[Stored data entries]
+ + + + + + +
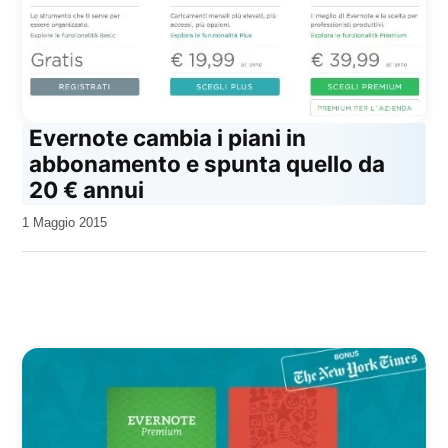
Evernote cambia i piani in
abbonamento e spunta quello da
20 € annui
da
1 Maggio 2015
Kiro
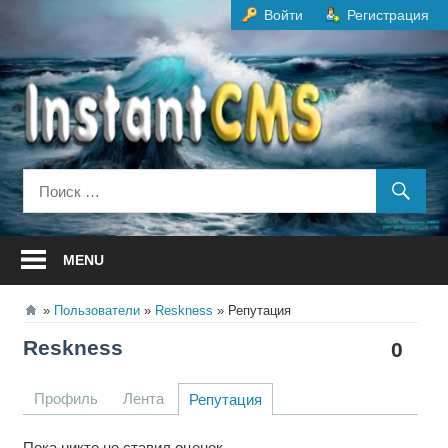
Перейти
Войти
Регистрация
к
содержанию
MENU
Пользователи
Reskness
Репутация
Reskness
0
Профиль
Лента
Репутация
Пока никто не ставил оценок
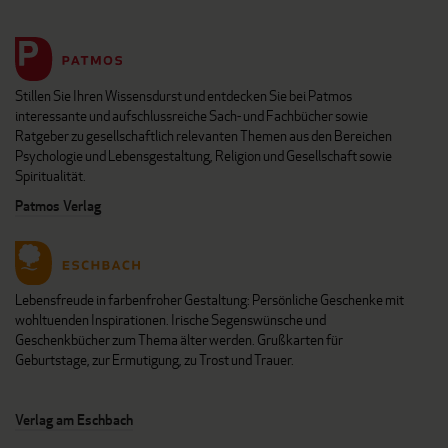
Stillen Sie Ihren Wissensdurst und entdecken Sie bei Patmos
interessante und aufschlussreiche Sach- und Fachbücher sowie
Ratgeber zu gesellschaftlich relevanten Themen aus den Bereichen
Psychologie und Lebensgestaltung, Religion und Gesellschaft sowie
Spiritualität.
Patmos Verlag
Lebensfreude in farbenfroher Gestaltung: Persönliche Geschenke mit
wohltuenden Inspirationen. Irische Segenswünsche und
Geschenkbücher zum Thema älter werden. Grußkarten für
Geburtstage, zur Ermutigung, zu Trost und Trauer.
Verlag am Eschbach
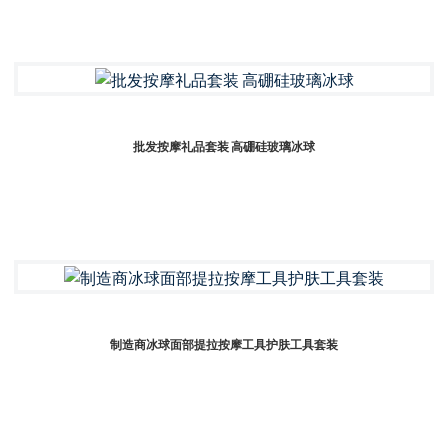
批发按摩礼品套装 高硼硅玻璃冰球
制造商冰球面部提拉按摩工具护肤工具套装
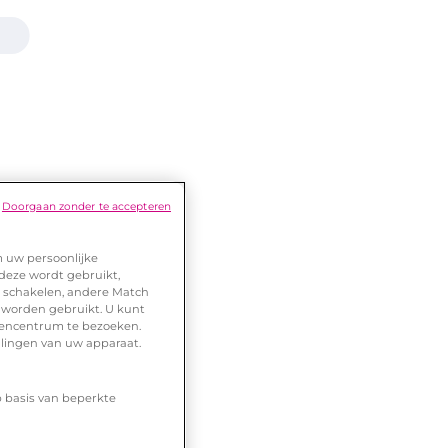
Doorgaan zonder te accepteren
m uw persoonlijke
 deze wordt gebruikt,
te schakelen, andere Match
 worden gebruikt. U kunt
urencentrum te bezoeken.
llingen van uw apparaat.
p basis van beperkte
+ + + + + + +
Wherever "Patmos" turns up in the records, copy the whole line.

Stillen Sie Ihren Wissensdurst und entdecken Sie bei Patmos
Patmos Verlag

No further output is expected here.